7. upon the top of a rock--or, "the dry, bare, exposed rock," so as to be conspicuous to all. Blood poured on a rock is not so soon absorbed as blood poured on the earth. The law ordered the blood even of a beast or fowl to be "covered with the dust" ( Leviticus 17:13 ); but Jerusalem was so shameless as to be at no pains to cover up the blood of innocent men slain in her. Blood, as the consummation of all sin, presupposes every other form of guilt.
8. That it might cause--God purposely let her so shamelessly pour the blood on the bare rock, "that it might" the more loudly and openly cry for vengeance from on high; and that the connection between the guilt and the punishment might be the more palpable. The blood of Abel, though the ground received it, still cries to heaven for vengeance ( Genesis 4:10 Genesis 4:11 ); much more blood shamelessly exposed on the bare rock.

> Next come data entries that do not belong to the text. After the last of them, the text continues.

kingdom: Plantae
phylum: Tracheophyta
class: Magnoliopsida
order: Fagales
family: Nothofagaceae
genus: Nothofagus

set her blood--She shall be paid back in kind ( Matthew 7:2 ). She openly shed blood, and her blood shall openly be shed.
9. the pile for fire--the hostile materials for the city's destruction.
10. spice it well--that the meat may be the more palatable, that is, I will make the foe delight in its destruction as much as one delights in well-seasoned, savory meat. GROTIUS, needlessly departing from the obvious sense, translates, "Let it be boiled down to a compound."
11. set it empty . . . that . . . brass . . . may burn, . . . that . . . scum . . . may be consumed--Even the consumption of the contents is not enough; the caldron itself which is infected by the poisonous scum must be destroyed, that is, the city itself must be destroyed, not merely the inhabitants, just as the very house infected with leprosy was to be destroyed ( Leviticus 14:34-45 ).